In video clip-based analyses, Q&A outperformed MID with a mean binary sensitivity of 79.06% (95%CI 77.06%-83.35%; P=.03) and an effect size of 1.0. Among individuals, the combination of Q&A and MID outperformed MID alone with a mean extent accuracy of 80.00% (95%CI 65.88%-88.24%; P= .01), with an effect size 0.61. The mean binary accuracy exceeded 76.25% for video clip predictions and 74.12% for individual-level predictions across the two AI methods, with top individual binary accuracy of 94.12%. The features exhibiting high attention scores demonstrated a significant overlap with those that were statistically correlated, including 18 features (all Ps<.05), while also aligning with established nonverbal markers.
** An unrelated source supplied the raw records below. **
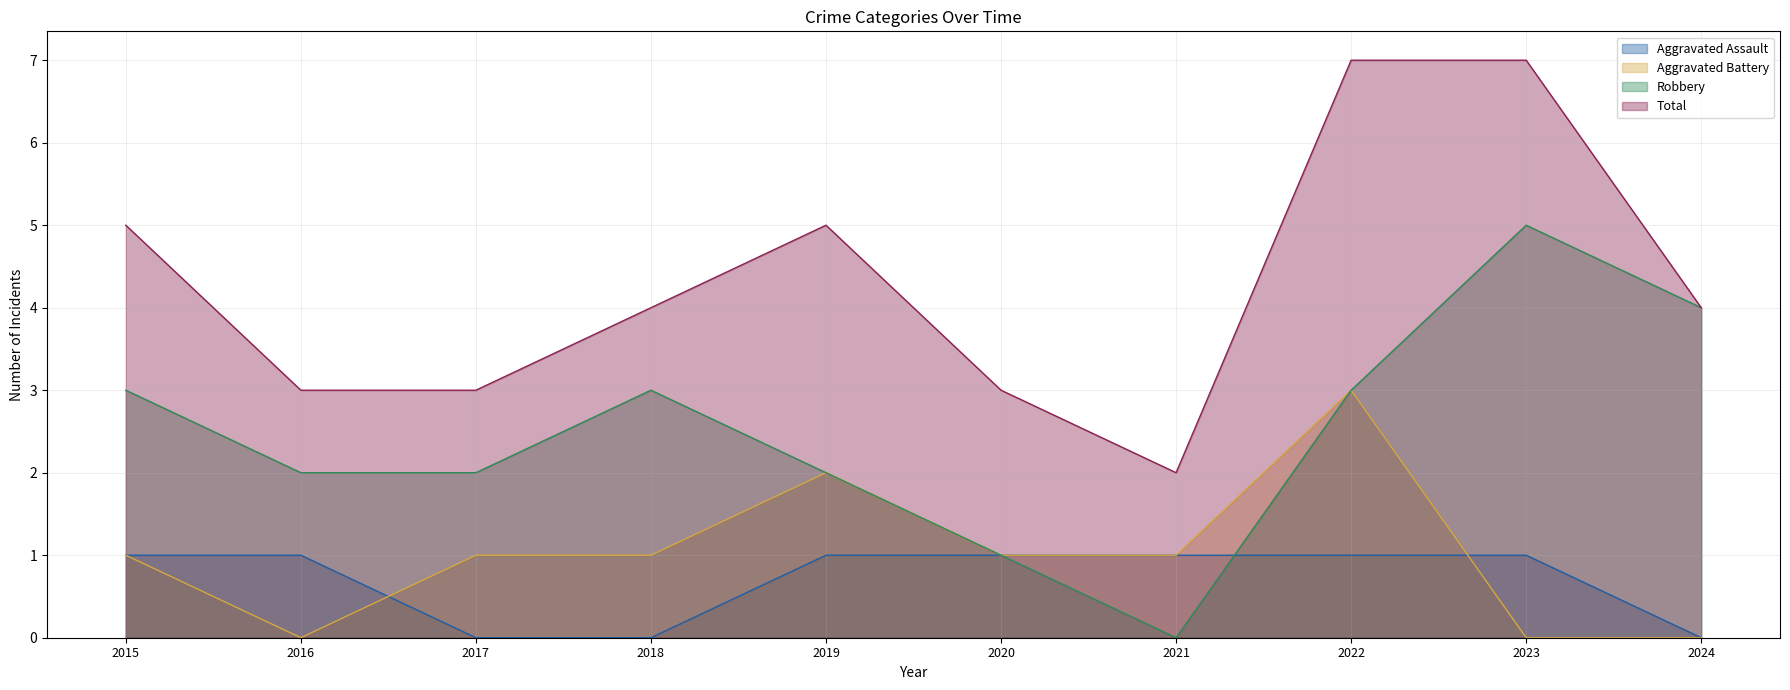

What is the difference between the maximum and minimum values in the Robbery series?

5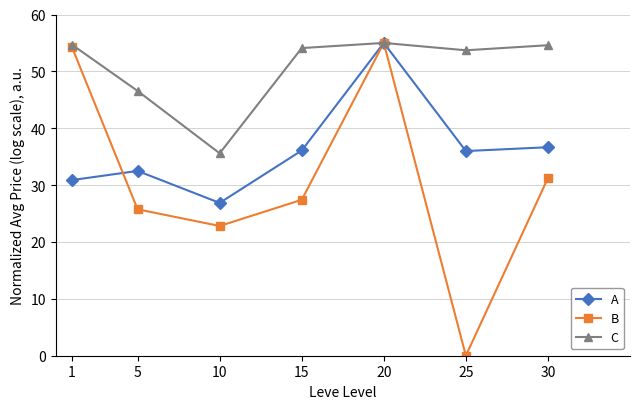

In C, how many points are higher than both neighbors (excluding endpoints)?

1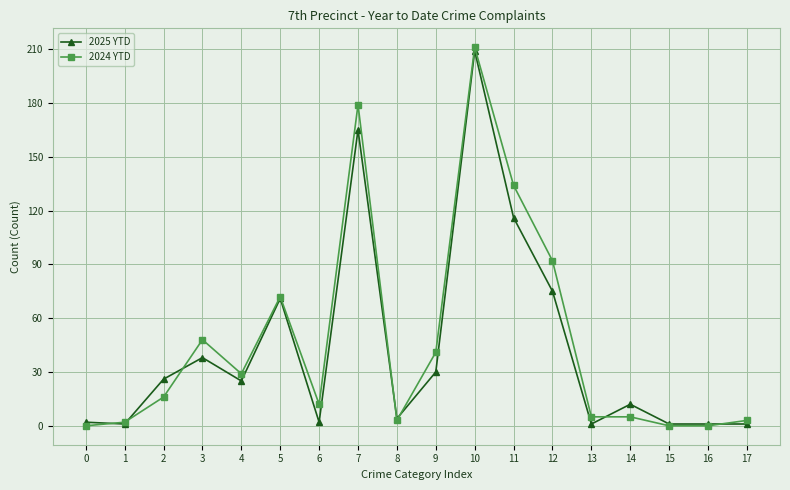

Count the number of categories in the chart.

18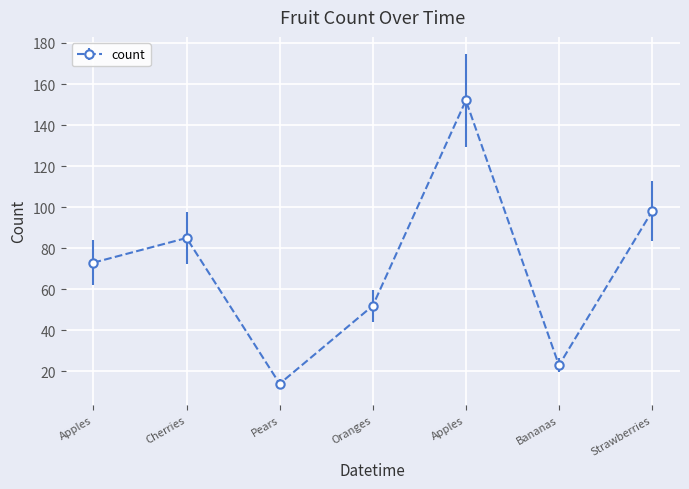

Which label corresponds to the smallest value in the chart?

Pears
The Q&A paradigm demonstrated higher efficacy than MID, both individually and in combination. Using AI to analyze audiovisual signals across multiple paradigms has the potential to be an effective tool for MDD screening.
重度抑郁症(MDD)筛查的传统方法依赖于两种有效但主观的范式:自评量表和临床访谈。人工智能(AI)可能对精神病学有帮助,特别是通过使用客观数据,如客观视听信号。
本研究旨在评估使用AI分析视听信号的不同范式的疗效。
我们招募了89名参与者(平均年龄37.1岁;男性:30/89,33.7%;女性:59/89,66.3%),包括41名MDD患者和48名无症状参与者。我们使用从通过一种工具获得的视频中提取的面部运动、声学和文本特征开发了AI模型,纳入了四种范式:传统量表(CS)、问答(Q&A)、心理意象描述(MID)和视频观看(VW)。使用两种AI方法进行了消融实验和五折交叉验证,以确定范式组合的疗效。计算深度学习模型的注意力分数,并与相关结果进行比较,以评估可理解性。
在基于视频片段的分析中,问答范式的表现优于心理意象描述范式,平均二元敏感性为79.06%(95%CI 77.06%-83.35%;P = 0.03),效应大小为1.0。在个体中,问答和心理意象描述的组合表现优于单独的心理意象描述,平均范围准确率为80.00%(95%CI 65.88%-88.24%;P = 0.01),效应大小为0.61。在两种AI方法中,视频片段预测的平均二元准确率超过76.25%,个体水平预测的平均二元准确率超过74.12%,个体最高二元准确率为94.12%。表现出高注意力分数的特征与那些具有统计学相关性的特征有显著重叠,包括18个特征(所有P<0.05),同时也与既定的非语言标记一致。
问答范式在单独使用和联合使用时均表现出比心理意象描述范式更高的疗效。使用AI跨多种范式分析视听信号有可能成为MDD筛查的有效工具。